Além do mais, isso pode levar à dispersão da atenção, à perda do interesse por não provocar nelas aquele mistério da sucessão dos acontecimentos, o suspense da intriga e todo encantamento que somente a musicalidade da narração pode garantir.

Então, quais são as estratégias ideais a serem adotadas durante as narrativas?

É ideal que o narrador esteja atento a:

Tanto crianças ouvintes quanto surdas podem fazer uma analogia entre o que imaginaram e a ilustração escolhida pelo autor. É possível que elas comentem umas com as outras sobre suas impressões do que imaginaram e do que foi ilustrado.

Nelly Coelho (2000) salienta a importância da exploração de recursos visuais no trabalho com narrativas infantis. Recomenda o uso de imagens em data show ao fundo, durante a narrativa, contanto que o narrador não seja o responsável por trocar as imagens. Então, se você costuma usar o data show como recurso visual, acertou em cheio!

Caso a história seja traduzida e interpretada por um tradutor-intérprete de Libras, sabe-se que ele não é o responsável pela seleção das histórias, mas pode ajudar o professor a selecionar temas que sejam de interesse não somente das crianças surdas, mas também das crianças ouvintes.
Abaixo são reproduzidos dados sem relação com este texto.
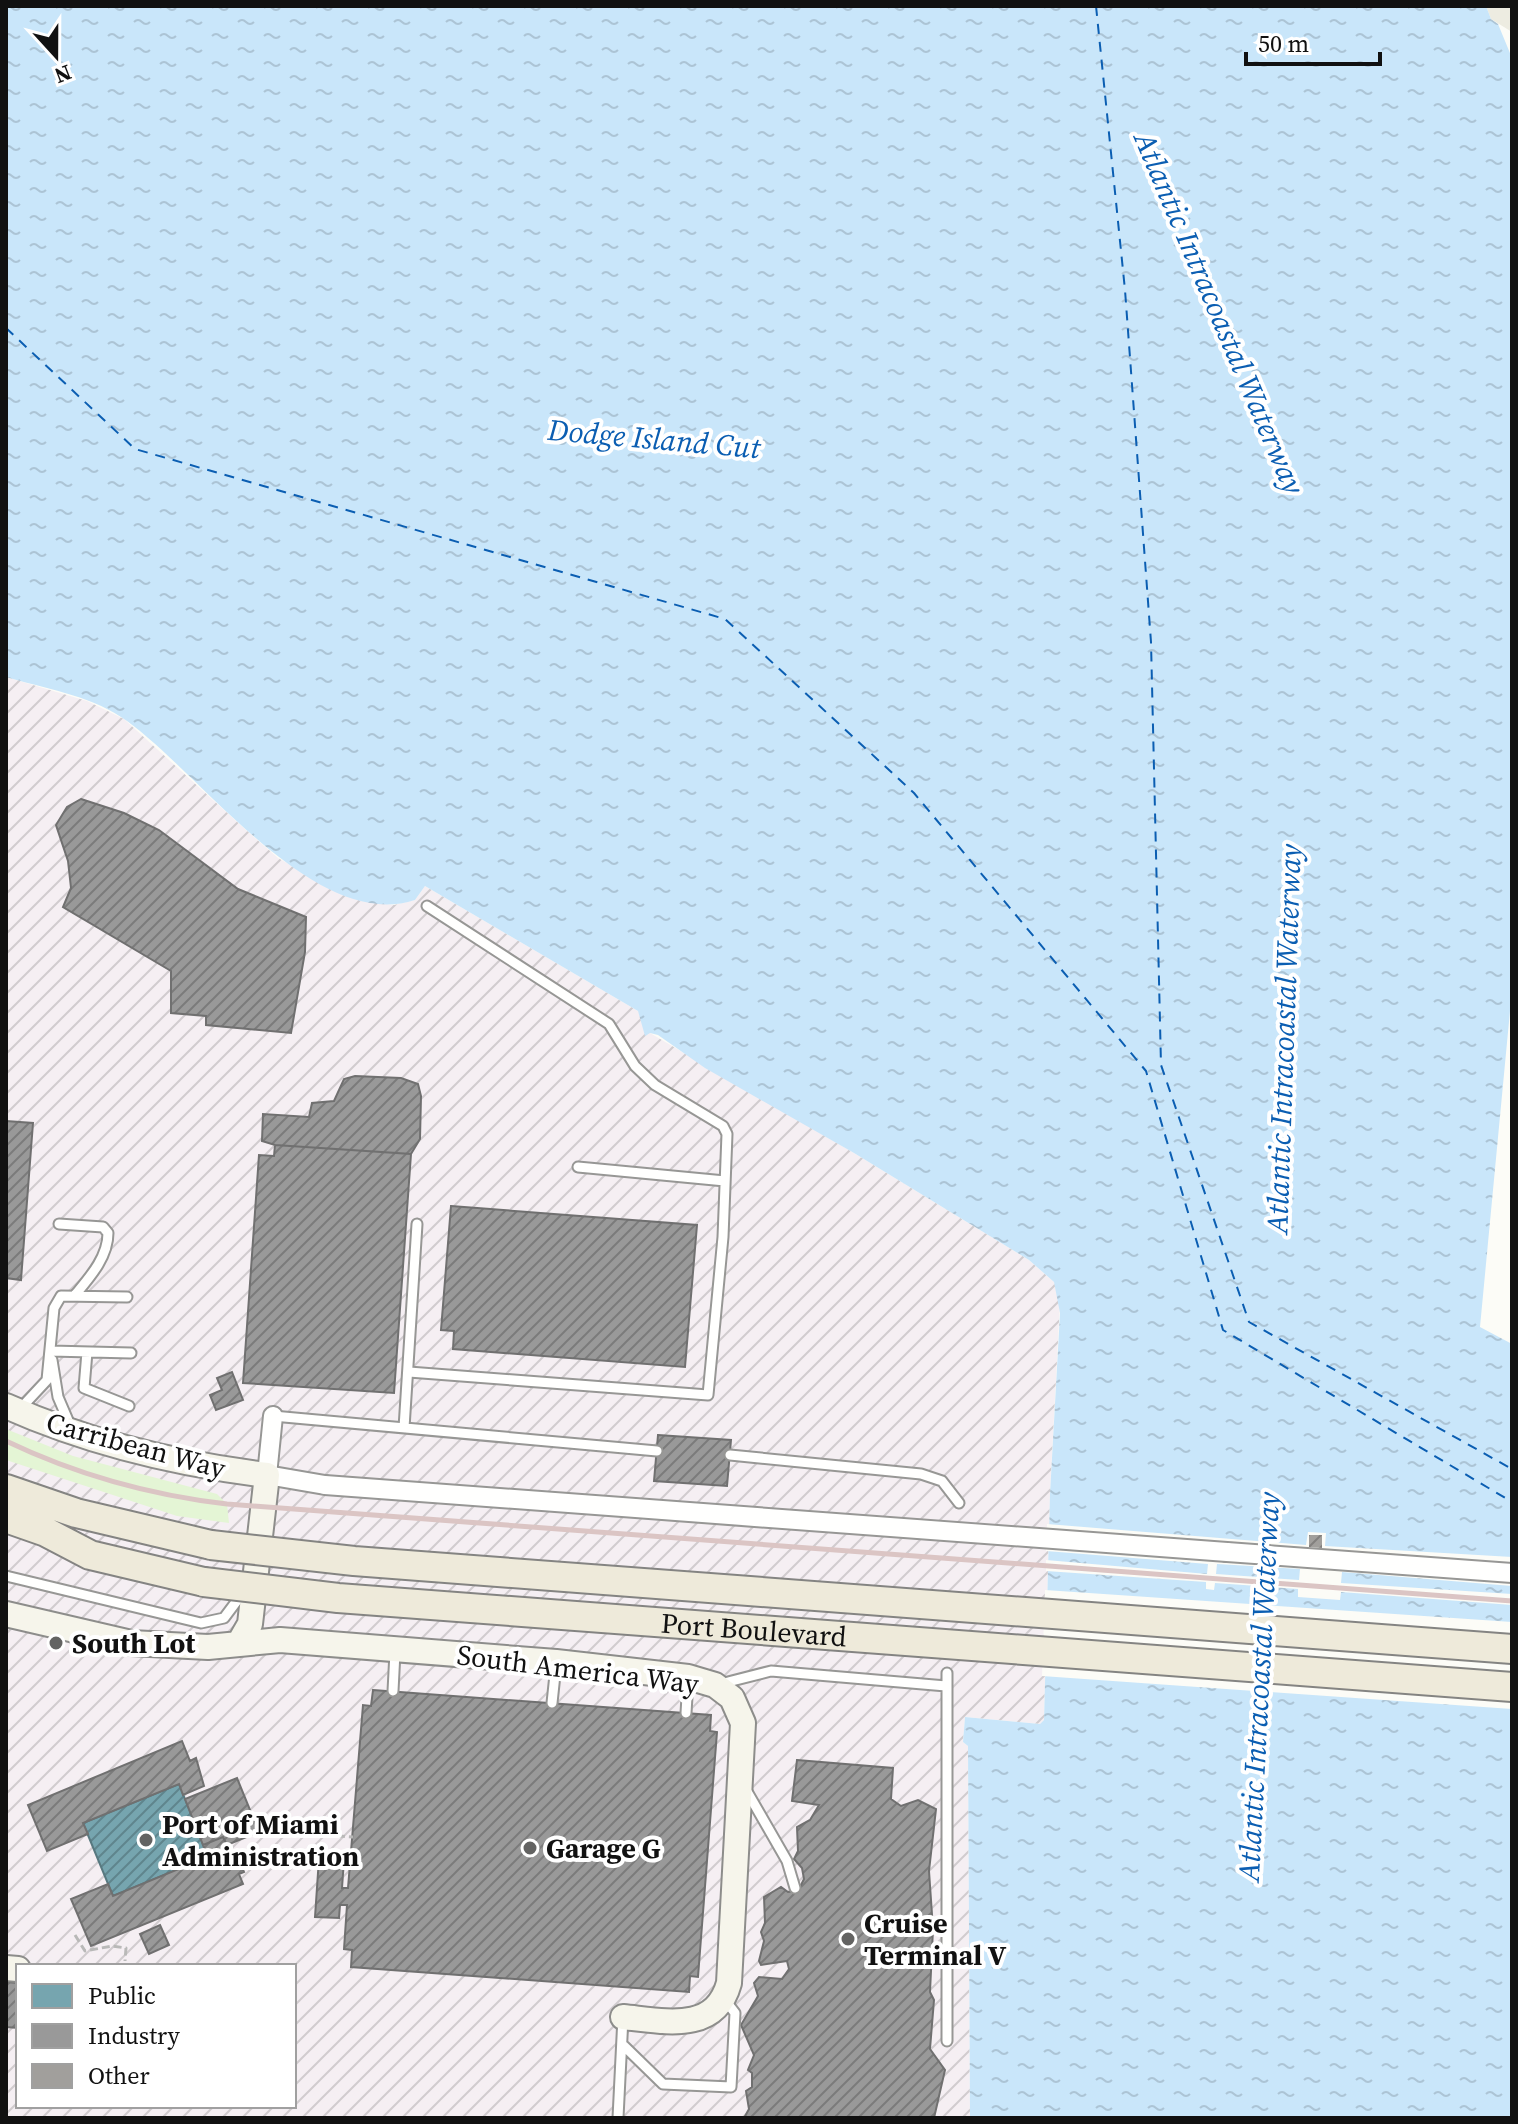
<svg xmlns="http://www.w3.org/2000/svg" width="1518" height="2124" font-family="'Source Serif 4',serif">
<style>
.industrial{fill:url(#industrial-furrows);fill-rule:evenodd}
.grass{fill:#e4f5d5}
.plaza{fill:#edece1}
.water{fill:url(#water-ripples)}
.pier{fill:#fcfcf7;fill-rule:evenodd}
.public{fill:url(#public-hatch);stroke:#587980;stroke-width:2}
.industry{fill:url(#industry-hatch);stroke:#707070;stroke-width:2}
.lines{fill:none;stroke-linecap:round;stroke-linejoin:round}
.ferry{stroke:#0b5eb2;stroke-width:2;stroke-dasharray:10 8;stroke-linecap:butt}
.building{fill:url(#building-hatch)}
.lane-casing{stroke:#979795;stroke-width:13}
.street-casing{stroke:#979795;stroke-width:22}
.secondary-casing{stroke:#8d8d8b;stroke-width:28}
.primary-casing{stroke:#848482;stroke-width:32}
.path{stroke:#b9b9b8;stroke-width:3;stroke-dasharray:8 4;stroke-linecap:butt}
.lane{stroke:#fffffe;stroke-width:9}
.street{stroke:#fffffe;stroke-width:18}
.secondary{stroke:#f6f5eb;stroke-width:24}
.primary{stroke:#eeeada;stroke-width:28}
.rail{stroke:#dbc5c4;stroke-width:5}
.street-bridge-casing{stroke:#979795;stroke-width:22;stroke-linecap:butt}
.primary-bridge-casing{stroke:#848482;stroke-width:32;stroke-linecap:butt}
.street-bridge{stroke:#fffffe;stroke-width:18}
.primary-bridge{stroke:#eeeada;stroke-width:28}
.poi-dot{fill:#636362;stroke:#fff;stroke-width:3}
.labels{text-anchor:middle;stroke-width:8;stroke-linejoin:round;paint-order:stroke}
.street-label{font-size:28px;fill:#111;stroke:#fff}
.poi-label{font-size:28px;font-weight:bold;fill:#111;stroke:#fff;text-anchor:start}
.water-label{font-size:30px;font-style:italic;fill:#0b5eb2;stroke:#fff}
</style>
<defs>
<pattern id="industrial-furrows" width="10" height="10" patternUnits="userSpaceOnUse" patternTransform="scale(2)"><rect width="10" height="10" fill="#f5eff3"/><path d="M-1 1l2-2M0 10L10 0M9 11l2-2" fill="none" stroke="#d1cccf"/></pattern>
<pattern id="water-ripples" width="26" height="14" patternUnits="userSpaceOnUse" patternTransform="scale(2)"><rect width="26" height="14" fill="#c9e6fa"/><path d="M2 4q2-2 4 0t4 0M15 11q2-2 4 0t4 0" fill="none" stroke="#acc4d5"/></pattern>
<pattern id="public-hatch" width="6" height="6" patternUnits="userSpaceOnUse" patternTransform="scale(2)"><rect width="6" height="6" fill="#76a5af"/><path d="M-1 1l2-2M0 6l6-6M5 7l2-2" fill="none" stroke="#5f858d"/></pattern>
<pattern id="industry-hatch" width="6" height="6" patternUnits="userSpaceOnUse" patternTransform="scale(2)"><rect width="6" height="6" fill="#999"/><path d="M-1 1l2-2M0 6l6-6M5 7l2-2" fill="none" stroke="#7b7b7b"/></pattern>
<pattern id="building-hatch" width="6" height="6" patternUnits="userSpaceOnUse" patternTransform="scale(2)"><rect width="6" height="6" fill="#a19f9c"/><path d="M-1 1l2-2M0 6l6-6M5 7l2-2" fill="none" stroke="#82807e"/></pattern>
</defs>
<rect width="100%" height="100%" fill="#fcfcf7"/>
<path class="industrial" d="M6 677 87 701 124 719 246 830 278 858 317 880 361 901 394 905 415 900 425 886 638 1011 650 1033 854 1153 1029 1260 1054 1282 1060 1302 1050 1494 1044 1720 1040 1724 965 1717 963 1742 968 1746 970 2118H6ZM18 1966H294V2106H18Z"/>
<path class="grass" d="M6 1429 73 1456 217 1494 227 1504 229 1523 177 1516 6 1460Z"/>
<path class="plaza" d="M1486 6H1512V32L1491 19Z"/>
<path class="water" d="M6 6H1486L1491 19 1498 24 1512 58V990L1480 1327 1512 1344V2118H970L968 1746 963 1742 965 1717 1040 1724 1044 1720 1050 1494 1060 1313 1054 1282 1029 1260 854 1153 705 1068 658 1035 650 1033 645 1036 638 1011 425 886 415 900C312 934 196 766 121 717 88 695 43 688 6 677Z"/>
<path class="pier" d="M1047 1524 1306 1545 1308 1532 1326 1533 1325 1546 1512 1557V1586L1342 1572 1341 1583 1512 1594V1605L1341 1592 1340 1600 1298 1597V1589L1215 1583 1214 1590 1206 1589V1582L1046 1571V1560L1207 1574 1208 1564 1046 1551ZM1217 1564 1300 1569 1299 1580 1216 1574Z
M1045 1590 1512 1622V1709L1042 1676Z"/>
<path class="public" d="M179 1784 208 1857 113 1896 83 1823Z"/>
<path class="industry" d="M81 799 124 813 159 830 238 889 306 917 305 952 291 1033 206 1025V1016L171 1013V971L63 907 71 888 68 861 56 825 67 807Z
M355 1076 401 1078 418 1084 421 1096 420 1139 411 1154 275 1145 262 1141 263 1114 309 1117 312 1103 334 1101 344 1079Z
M6 1121 33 1123 21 1280 6 1278Z
M275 1145 411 1154 394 1393 243 1383 259 1155 274 1156Z
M451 1206 697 1225 685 1367 453 1349 454 1331 441 1330Z
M232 1372 243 1400 216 1410 210 1395 222 1390 217 1378Z
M658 1435 731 1440 727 1486 654 1481Z
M373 1690 711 1715 710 1731 717 1732 698 1977 690 1976 689 1992 351 1967 352 1950 344 1949 347 1905H340L339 1918 315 1917 319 1858 344 1860 342 1888H348L363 1705 371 1706Z
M182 1741 190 1761 196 1758 204 1786 183 1795 179 1784 83 1823 88 1834 47 1851 28 1805Z
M797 1760 893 1768 891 1799 901 1806 918 1800 936 1809 929 1871 933 1929 930 1992 934 2000 930 2049 945 2070 934 2118H744L749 2109 746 2091 752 2087V2073L748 2070 754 2055 741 2025 758 1996 754 1983 759 1977 782 1979 789 1969 787 1961 761 1965 759 1961 764 1941 761 1932 765 1923 764 1897 781 1887 788 1892 798 1891 804 1879 802 1868 794 1859 798 1851 797 1827 810 1820 819 1805 792 1801Z
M237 1778 259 1832 227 1845 223 1837 203 1845 185 1799Z
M223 1837 233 1860 238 1858 244 1872 239 1874 243 1884 91 1946 71 1899 108 1884 113 1896 208 1857 203 1845Z
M160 1925 169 1945 149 1954 140 1934Z
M6 1982 18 1983V2028L6 2027Z"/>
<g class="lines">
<path class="ferry" d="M1096 6 1125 290 1151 642 1161 1065 1249 1322 1512 1469
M6 328 135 449 725 619 914 793 1146 1071 1223 1330 1512 1502"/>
</g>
<path class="building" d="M1309 1535H1322V1548L1309 1547Z"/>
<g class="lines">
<defs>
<path id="lane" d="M578 1167 725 1181
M59 1224 103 1227 108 1233C108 1257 90 1277 75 1295
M51 1351 131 1353
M87 1352 84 1388 129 1406
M52 1360 58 1397 70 1425
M409 1372 708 1395 723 1237 727 1134 723 1126 655 1085 635 1066 609 1024 427 906
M20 1409 47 1380 54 1308 61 1296 127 1297
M273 1416 657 1451
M404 1428 417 1224
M730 1455 921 1474 942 1481 959 1503
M6 1576 201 1623 224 1618 245 1590
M947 1673V2041
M720 1684 771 1671 946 1686
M393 1691 395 1652
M552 1703 556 1665
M686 1713 688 1680
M745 1788 787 1861 795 1888
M624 2046 663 2084 731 2087 735 2013 725 2000
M618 2118 623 2017"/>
<path id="street" d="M273 1416 267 1475 325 1485
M1227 1552 1512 1573"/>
<path id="secondary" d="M6 1406C89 1443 177 1464 267 1475L250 1624 239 1643
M6 1614 131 1643 208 1647 280 1640 556 1662 688 1677 715 1685 732 1698 743 1723 729 1983C715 2034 664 2021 623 2017
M6 1968 18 1969"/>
<path id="primary" d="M6 1489 76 1513 211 1545
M6 1518 46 1532 90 1555 204 1582"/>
</defs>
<use href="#lane" class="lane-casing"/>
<use href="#street" class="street-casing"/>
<use href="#secondary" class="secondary-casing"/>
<use href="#primary" class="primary-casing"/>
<path class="path" d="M1512 528V561
M1512 594V592
M313 1834 353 1837
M75 1935 85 1951 112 1946 126 1948 125 1961"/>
<use href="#lane" class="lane"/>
<use href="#street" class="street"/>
<use href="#secondary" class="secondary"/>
<use href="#primary" class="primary"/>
<path class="rail" d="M6 1441C77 1475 149 1495 227 1504L1512 1601"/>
<defs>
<path id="street-bridge" d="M325 1485 1227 1552"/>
<g id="primary-bridge">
<path d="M211 1545 354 1561 1512 1649"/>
<path id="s1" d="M204 1582 338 1598 1512 1687"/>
</g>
</defs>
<use href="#street-bridge" class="street-bridge-casing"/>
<use href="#primary-bridge" class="primary-bridge-casing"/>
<use href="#street-bridge" class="street-bridge"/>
<use href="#primary-bridge" class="primary-bridge"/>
</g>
<g class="poi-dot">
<circle cx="56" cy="1643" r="8"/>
<circle cx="146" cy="1840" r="8"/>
<circle cx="530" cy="1848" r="8"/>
<circle cx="848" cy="1939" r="8"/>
</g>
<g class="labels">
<g class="street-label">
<text transform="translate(136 1445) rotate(15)" y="10">Carribean Way</text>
<text dy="10" stroke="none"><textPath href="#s1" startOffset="552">Port Boulevard</textPath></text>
<text transform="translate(578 1669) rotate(7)" y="10">South America Way</text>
</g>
<g class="poi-label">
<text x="72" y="1653">South Lot</text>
<text x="162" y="1834">Port of Miami<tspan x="162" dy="32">Administration</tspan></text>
<text x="546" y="1858">Garage G</text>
<text x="864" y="1933">Cruise<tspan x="864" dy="32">Terminal V</tspan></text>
</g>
<g class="water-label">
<text transform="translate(1219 313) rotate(67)" y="10">Atlantic Intracoastal Waterway</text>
<text transform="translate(654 439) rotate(5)" y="10">Dodge Island Cut</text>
<text transform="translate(1284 1039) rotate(-88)" y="10">Atlantic Intracoastal Waterway</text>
<text transform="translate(1259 1687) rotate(-87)" y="10">Atlantic Intracoastal Waterway</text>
</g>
</g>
<rect width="1518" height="2124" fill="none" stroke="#111111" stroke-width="16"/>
<rect x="16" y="1964" width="280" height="144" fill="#ffffff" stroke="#a0a0a0" stroke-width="2"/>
<rect x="32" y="1984" width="40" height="24" fill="#76a5af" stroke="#a0a0a0" stroke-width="2"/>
<text x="88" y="2004" font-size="24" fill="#111111">Public</text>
<rect x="32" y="2024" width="40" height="24" fill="#999999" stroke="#a0a0a0" stroke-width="2"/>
<text x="88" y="2044" font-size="24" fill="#111111">Industry</text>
<rect x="32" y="2064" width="40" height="24" fill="#a19f9c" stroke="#a0a0a0" stroke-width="2"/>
<text x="88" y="2084" font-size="24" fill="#111111">Other</text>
<g transform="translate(56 56) rotate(159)" stroke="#ffffff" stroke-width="6" paint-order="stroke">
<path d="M0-6L14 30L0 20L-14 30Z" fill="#111111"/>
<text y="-12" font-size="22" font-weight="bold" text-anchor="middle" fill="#111111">N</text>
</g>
<path d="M1246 52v12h134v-12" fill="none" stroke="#111111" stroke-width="4"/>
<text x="1258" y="52" font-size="24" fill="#111111" stroke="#ffffff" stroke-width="6" paint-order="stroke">50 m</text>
</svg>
Conhecer a história que será interpretada é importante para que esse profissional possa se preparar melhor para o momento de atuação.

O narrador, seja o professor ou o intérprete, pode e deve detalhar a descrição de cenários, personagens e organização espacial. Durante a interpretação da história, o narrador adota estratégias visuais que favorecem a identificação e a relação desses elementos. Esse processo ocorre primeiramente na mente do narrador, que precisa organizar a relação de sentidos no espaço de enunciação com o objetivo de chegar à percepção visual da criança de forma coerente e significativa.

Atividades planejadas de contação de histórias são importantes, pois partem de objetivos claros e ajudam a observar de forma mais focada o envolvimento das crianças. A forma como o narrador se dirige ao espectador provoca a interação e essa acontece em meio à narrativa, durante o fluir da imaginação. Mesmo que a criança não se manifeste em meio à narrativa, pode estar interagindo produzindo imaginação.

Observar o comportamento da criança surda enquanto o narrador intérprete de Libras traduz e interpreta as histórias pode ser um momento rico de descobertas e de produção de novos significados na atividade de narrativas infantis.

Ao final, o narrador pode oportunizar diferentes formas de interação sobre a narrativa, oferecendo oportunidades para a criança se posicionar e expor seu conhecimento. Isso pode contribuir para tornar a criança mais proativa e produtiva, desinibida e participativa. Um adulto com esse perfil tem mais chances de agir sobre sua realidade e contribuir em sua comunidade.